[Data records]
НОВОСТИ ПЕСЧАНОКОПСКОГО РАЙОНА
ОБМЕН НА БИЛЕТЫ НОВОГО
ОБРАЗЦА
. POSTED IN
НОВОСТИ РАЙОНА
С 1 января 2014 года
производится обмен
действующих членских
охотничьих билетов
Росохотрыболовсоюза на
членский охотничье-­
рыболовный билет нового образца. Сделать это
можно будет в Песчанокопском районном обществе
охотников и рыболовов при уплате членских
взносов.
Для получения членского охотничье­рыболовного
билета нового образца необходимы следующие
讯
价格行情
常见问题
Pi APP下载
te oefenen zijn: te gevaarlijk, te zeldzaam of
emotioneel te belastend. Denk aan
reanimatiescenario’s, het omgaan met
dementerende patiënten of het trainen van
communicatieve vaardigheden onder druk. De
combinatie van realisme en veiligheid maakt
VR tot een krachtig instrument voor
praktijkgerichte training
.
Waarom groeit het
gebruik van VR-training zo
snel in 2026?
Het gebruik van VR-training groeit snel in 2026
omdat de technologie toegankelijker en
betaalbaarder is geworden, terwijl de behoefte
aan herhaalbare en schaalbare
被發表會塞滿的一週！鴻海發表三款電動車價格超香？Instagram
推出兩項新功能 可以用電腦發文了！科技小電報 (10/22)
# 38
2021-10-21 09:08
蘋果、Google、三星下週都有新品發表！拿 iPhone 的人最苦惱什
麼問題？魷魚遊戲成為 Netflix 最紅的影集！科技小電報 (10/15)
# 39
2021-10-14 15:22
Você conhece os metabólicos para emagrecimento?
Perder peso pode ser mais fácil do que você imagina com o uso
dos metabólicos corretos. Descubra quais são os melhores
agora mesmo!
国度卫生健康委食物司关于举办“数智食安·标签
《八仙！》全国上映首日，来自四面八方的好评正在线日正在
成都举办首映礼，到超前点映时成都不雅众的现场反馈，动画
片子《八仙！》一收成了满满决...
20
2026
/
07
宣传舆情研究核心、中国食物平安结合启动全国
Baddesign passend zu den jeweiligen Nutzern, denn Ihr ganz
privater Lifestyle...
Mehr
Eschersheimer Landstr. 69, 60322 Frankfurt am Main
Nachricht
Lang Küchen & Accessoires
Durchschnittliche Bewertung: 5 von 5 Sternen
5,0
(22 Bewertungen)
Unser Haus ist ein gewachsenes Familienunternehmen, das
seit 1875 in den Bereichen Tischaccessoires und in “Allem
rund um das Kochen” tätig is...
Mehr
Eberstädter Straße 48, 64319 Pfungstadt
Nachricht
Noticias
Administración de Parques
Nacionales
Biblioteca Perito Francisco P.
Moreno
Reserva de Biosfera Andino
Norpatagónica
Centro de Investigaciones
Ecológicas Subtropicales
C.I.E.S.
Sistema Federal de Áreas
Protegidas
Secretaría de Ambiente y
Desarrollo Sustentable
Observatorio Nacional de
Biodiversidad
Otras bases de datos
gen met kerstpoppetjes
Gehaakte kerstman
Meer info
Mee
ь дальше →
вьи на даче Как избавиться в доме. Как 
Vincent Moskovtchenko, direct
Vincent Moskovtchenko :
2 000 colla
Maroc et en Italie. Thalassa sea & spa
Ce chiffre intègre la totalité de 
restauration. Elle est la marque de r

## Work request
Reproduce every line of the entries above verbatim, keeping each character, line break, and line order unchanged.

## Solution to this task
НОВОСТИ ПЕСЧАНОКОПСКОГО РАЙОНА
ОБМЕН НА БИЛЕТЫ НОВОГО
ОБРАЗЦА
. POSTED IN
НОВОСТИ РАЙОНА
С 1 января 2014 года
производится обмен
действующих членских
охотничьих билетов
Росохотрыболовсоюза на
членский охотничье-­
рыболовный билет нового образца. Сделать это
можно будет в Песчанокопском районном обществе
охотников и рыболовов при уплате членских
взносов.
Для получения членского охотничье­рыболовного
билета нового образца необходимы следующие
讯
价格行情
常见问题
Pi APP下载
te oefenen zijn: te gevaarlijk, te zeldzaam of
emotioneel te belastend. Denk aan
reanimatiescenario’s, het omgaan met
dementerende patiënten of het trainen van
communicatieve vaardigheden onder druk. De
combinatie van realisme en veiligheid maakt
VR tot een krachtig instrument voor
praktijkgerichte training
.
Waarom groeit het
gebruik van VR-training zo
snel in 2026?
Het gebruik van VR-training groeit snel in 2026
omdat de technologie toegankelijker en
betaalbaarder is geworden, terwijl de behoefte
aan herhaalbare en schaalbare
被發表會塞滿的一週！鴻海發表三款電動車價格超香？Instagram
推出兩項新功能 可以用電腦發文了！科技小電報 (10/22)
# 38
2021-10-21 09:08
蘋果、Google、三星下週都有新品發表！拿 iPhone 的人最苦惱什
麼問題？魷魚遊戲成為 Netflix 最紅的影集！科技小電報 (10/15)
# 39
2021-10-14 15:22
Você conhece os metabólicos para emagrecimento?
Perder peso pode ser mais fácil do que você imagina com o uso
dos metabólicos corretos. Descubra quais são os melhores
agora mesmo!
国度卫生健康委食物司关于举办“数智食安·标签
《八仙！》全国上映首日，来自四面八方的好评正在线日正在
成都举办首映礼，到超前点映时成都不雅众的现场反馈，动画
片子《八仙！》一收成了满满决...
20
2026
/
07
宣传舆情研究核心、中国食物平安结合启动全国
Baddesign passend zu den jeweiligen Nutzern, denn Ihr ganz
privater Lifestyle...
Mehr
Eschersheimer Landstr. 69, 60322 Frankfurt am Main
Nachricht
Lang Küchen & Accessoires
Durchschnittliche Bewertung: 5 von 5 Sternen
5,0
(22 Bewertungen)
Unser Haus ist ein gewachsenes Familienunternehmen, das
seit 1875 in den Bereichen Tischaccessoires und in “Allem
rund um das Kochen” tätig is...
Mehr
Eberstädter Straße 48, 64319 Pfungstadt
Nachricht
Noticias
Administración de Parques
Nacionales
Biblioteca Perito Francisco P.
Moreno
Reserva de Biosfera Andino
Norpatagónica
Centro de Investigaciones
Ecológicas Subtropicales
C.I.E.S.
Sistema Federal de Áreas
Protegidas
Secretaría de Ambiente y
Desarrollo Sustentable
Observatorio Nacional de
Biodiversidad
Otras bases de datos
gen met kerstpoppetjes
Gehaakte kerstman
Meer info
Mee
ь дальше →
вьи на даче Как избавиться в доме. Как 
Vincent Moskovtchenko, direct
Vincent Moskovtchenko :
2 000 colla
Maroc et en Italie. Thalassa sea & spa
Ce chiffre intègre la totalité de 
restauration. Elle est la marque de r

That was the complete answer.